Ainsi, le Fils de Dieu entre dans
ce monde corrompu ; Il descend du ciel avec toute la Gloire de son Père, et Il
naît par un nouvel ordre de choses, par une nouvelle manière de naître. Par un
nouvel ordre de choses ; car invisible dans sa Divinité, Il devient visible dans
notre nature ; infini, Il veut être fini ; plus ancien que les temps, Il Se
soumet au temps ; Maître de l'univers, Il couvre d'un voile l'immensité de sa
Toute-Puissance et prend la forme d'un esclave ; Dieu impassible, Il daigne
devenir un homme sujet à la souffrance ; Dieu immortel, Il Se soumet aux lois de
la mort.
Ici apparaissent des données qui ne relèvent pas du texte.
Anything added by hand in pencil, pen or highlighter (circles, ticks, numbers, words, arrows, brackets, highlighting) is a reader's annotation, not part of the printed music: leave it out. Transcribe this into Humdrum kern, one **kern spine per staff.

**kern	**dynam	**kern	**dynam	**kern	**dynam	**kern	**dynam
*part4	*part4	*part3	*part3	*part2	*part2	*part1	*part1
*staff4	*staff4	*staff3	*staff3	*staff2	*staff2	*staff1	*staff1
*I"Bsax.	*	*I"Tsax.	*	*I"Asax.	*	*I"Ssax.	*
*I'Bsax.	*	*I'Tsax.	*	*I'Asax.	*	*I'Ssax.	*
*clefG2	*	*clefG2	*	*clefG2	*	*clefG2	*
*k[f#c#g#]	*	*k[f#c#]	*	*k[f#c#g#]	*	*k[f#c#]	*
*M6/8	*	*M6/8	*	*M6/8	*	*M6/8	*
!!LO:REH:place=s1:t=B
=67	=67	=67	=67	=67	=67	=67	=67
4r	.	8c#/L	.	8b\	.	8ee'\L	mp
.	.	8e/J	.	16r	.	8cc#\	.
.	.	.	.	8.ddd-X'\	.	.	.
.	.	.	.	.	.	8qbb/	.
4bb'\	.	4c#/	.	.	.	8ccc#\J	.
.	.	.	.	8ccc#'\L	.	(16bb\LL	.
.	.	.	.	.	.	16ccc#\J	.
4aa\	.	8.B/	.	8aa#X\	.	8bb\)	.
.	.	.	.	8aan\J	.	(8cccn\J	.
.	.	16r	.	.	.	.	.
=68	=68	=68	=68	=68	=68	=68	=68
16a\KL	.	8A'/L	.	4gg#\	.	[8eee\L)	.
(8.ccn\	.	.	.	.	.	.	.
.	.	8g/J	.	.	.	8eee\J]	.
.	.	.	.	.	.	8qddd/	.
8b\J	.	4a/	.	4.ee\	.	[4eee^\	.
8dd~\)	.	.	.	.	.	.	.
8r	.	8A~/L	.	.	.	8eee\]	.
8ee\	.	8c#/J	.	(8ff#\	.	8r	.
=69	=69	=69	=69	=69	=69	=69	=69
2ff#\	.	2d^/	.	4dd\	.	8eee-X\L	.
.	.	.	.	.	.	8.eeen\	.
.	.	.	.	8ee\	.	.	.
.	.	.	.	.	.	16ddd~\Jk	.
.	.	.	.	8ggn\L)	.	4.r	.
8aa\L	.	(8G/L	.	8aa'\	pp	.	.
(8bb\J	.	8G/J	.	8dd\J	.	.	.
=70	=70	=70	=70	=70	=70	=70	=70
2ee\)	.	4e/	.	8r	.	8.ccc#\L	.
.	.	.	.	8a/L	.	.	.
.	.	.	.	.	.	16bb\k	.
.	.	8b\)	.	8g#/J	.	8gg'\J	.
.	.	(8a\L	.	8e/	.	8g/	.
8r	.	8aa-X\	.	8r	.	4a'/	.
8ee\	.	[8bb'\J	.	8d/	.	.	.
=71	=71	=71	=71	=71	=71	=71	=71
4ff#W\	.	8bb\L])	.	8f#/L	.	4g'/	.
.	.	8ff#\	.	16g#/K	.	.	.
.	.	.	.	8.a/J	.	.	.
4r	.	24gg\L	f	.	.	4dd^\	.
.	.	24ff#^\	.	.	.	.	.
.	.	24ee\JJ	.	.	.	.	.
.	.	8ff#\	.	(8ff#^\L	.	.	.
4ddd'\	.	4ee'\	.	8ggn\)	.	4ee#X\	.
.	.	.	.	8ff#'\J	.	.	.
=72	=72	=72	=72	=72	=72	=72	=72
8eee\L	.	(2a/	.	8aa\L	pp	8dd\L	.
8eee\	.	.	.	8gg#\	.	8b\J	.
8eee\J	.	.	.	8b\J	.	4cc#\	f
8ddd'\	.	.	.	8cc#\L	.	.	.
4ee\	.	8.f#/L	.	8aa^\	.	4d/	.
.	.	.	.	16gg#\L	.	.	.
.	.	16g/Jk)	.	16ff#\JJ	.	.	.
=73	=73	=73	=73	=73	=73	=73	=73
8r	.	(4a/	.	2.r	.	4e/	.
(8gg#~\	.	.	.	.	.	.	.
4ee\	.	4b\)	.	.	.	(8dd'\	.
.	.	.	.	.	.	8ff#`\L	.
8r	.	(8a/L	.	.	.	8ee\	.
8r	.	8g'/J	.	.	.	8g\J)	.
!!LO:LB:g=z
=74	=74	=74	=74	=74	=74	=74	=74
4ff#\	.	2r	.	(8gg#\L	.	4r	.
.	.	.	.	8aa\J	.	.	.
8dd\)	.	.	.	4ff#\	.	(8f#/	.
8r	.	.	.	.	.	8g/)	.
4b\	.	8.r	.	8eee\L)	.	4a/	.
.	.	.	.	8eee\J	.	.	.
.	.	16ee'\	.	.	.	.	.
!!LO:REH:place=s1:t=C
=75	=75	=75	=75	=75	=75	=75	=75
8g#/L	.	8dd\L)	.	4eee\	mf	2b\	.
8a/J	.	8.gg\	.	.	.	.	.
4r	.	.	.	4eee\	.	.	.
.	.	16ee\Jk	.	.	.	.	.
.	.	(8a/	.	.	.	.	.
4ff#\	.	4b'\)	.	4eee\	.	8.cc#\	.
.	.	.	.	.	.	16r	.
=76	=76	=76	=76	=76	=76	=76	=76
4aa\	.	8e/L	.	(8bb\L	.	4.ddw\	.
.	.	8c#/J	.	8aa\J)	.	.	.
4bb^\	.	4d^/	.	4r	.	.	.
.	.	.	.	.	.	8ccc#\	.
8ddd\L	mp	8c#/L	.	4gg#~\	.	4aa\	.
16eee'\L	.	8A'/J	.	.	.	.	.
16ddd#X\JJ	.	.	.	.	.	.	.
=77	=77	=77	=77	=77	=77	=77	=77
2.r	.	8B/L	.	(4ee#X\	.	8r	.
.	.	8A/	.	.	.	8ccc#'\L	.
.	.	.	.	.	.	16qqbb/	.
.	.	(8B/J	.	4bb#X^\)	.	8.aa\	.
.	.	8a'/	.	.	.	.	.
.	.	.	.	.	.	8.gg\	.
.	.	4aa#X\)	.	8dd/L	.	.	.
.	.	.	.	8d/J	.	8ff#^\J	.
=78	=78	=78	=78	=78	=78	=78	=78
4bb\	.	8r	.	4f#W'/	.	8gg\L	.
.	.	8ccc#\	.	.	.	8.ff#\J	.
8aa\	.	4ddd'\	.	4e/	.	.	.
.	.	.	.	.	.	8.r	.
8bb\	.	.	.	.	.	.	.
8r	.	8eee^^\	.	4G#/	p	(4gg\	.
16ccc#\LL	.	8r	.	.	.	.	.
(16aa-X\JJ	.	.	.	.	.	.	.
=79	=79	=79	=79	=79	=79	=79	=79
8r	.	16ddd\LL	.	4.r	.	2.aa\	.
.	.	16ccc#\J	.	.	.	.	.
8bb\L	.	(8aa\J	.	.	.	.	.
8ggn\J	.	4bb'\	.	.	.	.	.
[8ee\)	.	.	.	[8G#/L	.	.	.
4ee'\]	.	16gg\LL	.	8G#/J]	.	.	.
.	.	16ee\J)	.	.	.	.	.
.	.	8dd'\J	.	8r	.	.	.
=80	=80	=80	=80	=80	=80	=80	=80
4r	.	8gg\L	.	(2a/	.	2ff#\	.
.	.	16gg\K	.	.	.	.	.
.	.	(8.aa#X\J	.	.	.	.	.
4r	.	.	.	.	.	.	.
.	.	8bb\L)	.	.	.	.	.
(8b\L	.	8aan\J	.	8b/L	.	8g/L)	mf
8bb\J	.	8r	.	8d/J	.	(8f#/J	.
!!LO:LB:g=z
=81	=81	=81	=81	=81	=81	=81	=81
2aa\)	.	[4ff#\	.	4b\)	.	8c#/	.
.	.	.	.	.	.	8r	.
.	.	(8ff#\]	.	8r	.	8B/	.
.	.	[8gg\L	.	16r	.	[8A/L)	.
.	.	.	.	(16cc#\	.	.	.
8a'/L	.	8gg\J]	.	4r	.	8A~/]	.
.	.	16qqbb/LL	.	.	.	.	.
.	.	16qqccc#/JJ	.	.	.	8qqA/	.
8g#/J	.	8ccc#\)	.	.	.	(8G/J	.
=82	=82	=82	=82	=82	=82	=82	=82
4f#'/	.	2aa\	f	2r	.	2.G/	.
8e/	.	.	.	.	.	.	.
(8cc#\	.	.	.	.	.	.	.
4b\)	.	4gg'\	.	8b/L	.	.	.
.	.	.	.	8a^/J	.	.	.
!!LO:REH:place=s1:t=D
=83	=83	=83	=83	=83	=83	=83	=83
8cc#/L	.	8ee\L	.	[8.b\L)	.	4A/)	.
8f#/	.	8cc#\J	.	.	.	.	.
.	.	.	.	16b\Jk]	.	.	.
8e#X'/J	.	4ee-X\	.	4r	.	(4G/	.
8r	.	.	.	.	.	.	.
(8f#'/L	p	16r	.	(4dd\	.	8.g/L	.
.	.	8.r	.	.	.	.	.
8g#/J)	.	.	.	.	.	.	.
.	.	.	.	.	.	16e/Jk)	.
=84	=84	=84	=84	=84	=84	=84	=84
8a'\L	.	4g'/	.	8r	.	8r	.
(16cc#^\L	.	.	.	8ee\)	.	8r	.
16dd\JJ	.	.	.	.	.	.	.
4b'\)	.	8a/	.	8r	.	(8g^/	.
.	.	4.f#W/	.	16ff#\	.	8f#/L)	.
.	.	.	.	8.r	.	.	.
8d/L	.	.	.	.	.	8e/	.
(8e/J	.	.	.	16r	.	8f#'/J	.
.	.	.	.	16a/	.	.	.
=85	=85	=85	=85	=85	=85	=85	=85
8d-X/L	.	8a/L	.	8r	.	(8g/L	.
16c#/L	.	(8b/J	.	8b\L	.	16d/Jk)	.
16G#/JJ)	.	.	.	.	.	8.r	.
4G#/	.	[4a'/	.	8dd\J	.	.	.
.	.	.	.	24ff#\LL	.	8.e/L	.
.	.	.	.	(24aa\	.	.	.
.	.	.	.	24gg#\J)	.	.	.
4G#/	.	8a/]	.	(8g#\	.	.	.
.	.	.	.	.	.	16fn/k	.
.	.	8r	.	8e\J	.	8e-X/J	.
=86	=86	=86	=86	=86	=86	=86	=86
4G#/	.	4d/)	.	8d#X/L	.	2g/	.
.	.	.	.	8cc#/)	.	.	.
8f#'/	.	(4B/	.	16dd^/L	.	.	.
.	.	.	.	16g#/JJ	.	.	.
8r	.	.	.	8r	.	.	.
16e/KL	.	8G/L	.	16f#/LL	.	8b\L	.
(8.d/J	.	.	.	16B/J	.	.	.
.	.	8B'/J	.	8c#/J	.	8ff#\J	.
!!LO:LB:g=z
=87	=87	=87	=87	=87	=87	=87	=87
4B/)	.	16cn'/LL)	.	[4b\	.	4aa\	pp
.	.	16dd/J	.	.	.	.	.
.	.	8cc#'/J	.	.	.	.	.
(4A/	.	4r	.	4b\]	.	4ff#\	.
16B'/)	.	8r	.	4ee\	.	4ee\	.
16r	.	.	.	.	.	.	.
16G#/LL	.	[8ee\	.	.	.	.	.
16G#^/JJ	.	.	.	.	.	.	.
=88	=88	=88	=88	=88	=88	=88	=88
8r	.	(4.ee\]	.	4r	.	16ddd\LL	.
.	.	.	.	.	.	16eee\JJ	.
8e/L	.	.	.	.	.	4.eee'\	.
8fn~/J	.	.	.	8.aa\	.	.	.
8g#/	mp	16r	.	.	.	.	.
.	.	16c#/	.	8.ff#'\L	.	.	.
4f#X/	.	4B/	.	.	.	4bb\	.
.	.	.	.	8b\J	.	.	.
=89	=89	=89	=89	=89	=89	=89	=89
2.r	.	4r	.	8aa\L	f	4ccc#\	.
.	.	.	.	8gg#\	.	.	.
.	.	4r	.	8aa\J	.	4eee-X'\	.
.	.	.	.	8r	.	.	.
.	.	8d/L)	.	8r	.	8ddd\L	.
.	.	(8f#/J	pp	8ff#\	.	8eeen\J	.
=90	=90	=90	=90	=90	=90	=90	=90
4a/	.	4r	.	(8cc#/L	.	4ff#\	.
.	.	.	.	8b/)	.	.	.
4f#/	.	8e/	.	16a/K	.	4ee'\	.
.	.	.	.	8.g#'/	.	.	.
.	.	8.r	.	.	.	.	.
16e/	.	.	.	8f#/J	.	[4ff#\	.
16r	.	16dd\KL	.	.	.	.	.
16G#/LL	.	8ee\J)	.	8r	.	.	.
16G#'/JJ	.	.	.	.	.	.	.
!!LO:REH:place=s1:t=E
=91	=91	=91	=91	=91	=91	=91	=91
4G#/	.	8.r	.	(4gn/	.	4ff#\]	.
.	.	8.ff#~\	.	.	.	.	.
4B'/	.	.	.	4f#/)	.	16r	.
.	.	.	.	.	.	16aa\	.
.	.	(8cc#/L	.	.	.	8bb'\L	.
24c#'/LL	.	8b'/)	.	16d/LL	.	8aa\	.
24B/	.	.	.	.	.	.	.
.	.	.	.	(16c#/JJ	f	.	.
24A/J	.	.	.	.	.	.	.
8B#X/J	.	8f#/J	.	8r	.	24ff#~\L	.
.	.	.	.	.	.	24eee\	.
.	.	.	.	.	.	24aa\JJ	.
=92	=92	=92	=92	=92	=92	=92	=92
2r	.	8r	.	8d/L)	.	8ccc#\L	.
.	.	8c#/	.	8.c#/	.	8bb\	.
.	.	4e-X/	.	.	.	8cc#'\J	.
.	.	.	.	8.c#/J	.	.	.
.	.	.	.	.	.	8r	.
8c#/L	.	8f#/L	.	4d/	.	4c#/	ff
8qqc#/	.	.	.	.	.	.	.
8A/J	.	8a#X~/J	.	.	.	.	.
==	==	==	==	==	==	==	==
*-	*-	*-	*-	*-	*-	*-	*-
Il vient au monde par une nouvelle manière de naître, car c'est une
vierge pure, non souillée par la concupiscence, qui donne le jour à son Corps.
Il prend ce Corps impeccable dans le sein de la Vierge, et ce Corps, né d'une
vierge, n'en est pas moins de la même nature que le nôtre. Vrai Dieu, c'est un
homme véritable ; il n'existe aucun mensonge dans cette alliance, l'humilité de
l'homme et la Puissance de Dieu sont réunies. Sa Divinité n'est point altérée
par son Oeuvre de miséricorde, et elle laisse son humanité intacte. Chaque
nature agit avec la participation de l'autre ; mais le Verbe opère comme le
Verbe, et la chair comme la chair. L'une brille par des miracles, l'autre
succombe sous les injures. Le Verbe partage toujours la Gloire de Dieu son Père,
et la chair les faiblesses de notre nature. Jésus, comme on doit le répéter, est
seul à la fois le vrai Fils de Dieu et le vrai Fils de l'homme. Dieu, car " au
commencement était le Verbe, et le Verbe était avec Dieu, et le Verbe était Dieu
" (Jn 1,1) ; homme, car " le Verbe S'est fait chair, et Il a habité parmi nous "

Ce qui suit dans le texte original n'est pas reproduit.